#### TASK INPUT
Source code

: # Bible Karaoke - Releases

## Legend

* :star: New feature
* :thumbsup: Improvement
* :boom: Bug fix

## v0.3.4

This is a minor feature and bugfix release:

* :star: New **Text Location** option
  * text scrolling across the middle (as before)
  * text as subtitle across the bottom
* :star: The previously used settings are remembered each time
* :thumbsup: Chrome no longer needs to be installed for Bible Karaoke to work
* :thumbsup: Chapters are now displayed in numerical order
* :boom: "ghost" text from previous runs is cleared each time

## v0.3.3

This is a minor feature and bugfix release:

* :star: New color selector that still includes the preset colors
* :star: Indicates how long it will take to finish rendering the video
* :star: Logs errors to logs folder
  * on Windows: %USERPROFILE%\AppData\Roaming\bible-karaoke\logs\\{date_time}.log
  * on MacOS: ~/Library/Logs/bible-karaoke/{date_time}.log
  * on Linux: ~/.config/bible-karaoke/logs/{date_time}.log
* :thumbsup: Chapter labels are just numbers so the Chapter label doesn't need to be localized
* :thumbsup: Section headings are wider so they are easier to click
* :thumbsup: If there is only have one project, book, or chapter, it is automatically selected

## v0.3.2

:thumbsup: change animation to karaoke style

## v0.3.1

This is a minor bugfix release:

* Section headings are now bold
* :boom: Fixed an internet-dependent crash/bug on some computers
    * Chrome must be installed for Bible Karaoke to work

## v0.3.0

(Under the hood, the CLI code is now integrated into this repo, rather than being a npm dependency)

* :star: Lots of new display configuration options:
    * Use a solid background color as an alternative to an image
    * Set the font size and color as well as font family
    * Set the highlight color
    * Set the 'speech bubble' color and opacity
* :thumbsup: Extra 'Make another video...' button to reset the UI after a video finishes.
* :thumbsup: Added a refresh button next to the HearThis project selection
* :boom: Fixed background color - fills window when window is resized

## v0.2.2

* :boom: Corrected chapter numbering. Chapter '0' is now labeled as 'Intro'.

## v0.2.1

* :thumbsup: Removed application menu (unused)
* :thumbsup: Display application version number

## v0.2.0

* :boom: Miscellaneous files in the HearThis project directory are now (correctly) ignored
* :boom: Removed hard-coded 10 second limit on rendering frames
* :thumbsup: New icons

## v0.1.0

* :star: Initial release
########
**PROBLEM TO SOLVE:** Going back over the entries above, copy word for word every line from the one that has "New **Text Location** option" on through the one that has "the highlight color".

**RESULT OF THIS EXERCISE:**
* :star: New **Text Location** option
  * text scrolling across the middle (as before)
  * text as subtitle across the bottom
* :star: The previously used settings are remembered each time
* :thumbsup: Chrome no longer needs to be installed for Bible Karaoke to work
* :thumbsup: Chapters are now displayed in numerical order
* :boom: "ghost" text from previous runs is cleared each time

## v0.3.3

This is a minor feature and bugfix release:

* :star: New color selector that still includes the preset colors
* :star: Indicates how long it will take to finish rendering the video
* :star: Logs errors to logs folder
  * on Windows: %USERPROFILE%\AppData\Roaming\bible-karaoke\logs\\{date_time}.log
  * on MacOS: ~/Library/Logs/bible-karaoke/{date_time}.log
  * on Linux: ~/.config/bible-karaoke/logs/{date_time}.log
* :thumbsup: Chapter labels are just numbers so the Chapter label doesn't need to be localized
* :thumbsup: Section headings are wider so they are easier to click
* :thumbsup: If there is only have one project, book, or chapter, it is automatically selected

## v0.3.2

:thumbsup: change animation to karaoke style

## v0.3.1

This is a minor bugfix release:

* Section headings are now bold
* :boom: Fixed an internet-dependent crash/bug on some computers
    * Chrome must be installed for Bible Karaoke to work

## v0.3.0

(Under the hood, the CLI code is now integrated into this repo, rather than being a npm dependency)

* :star: Lots of new display configuration options:
    * Use a solid background color as an alternative to an image
    * Set the font size and color as well as font family
    * Set the highlight color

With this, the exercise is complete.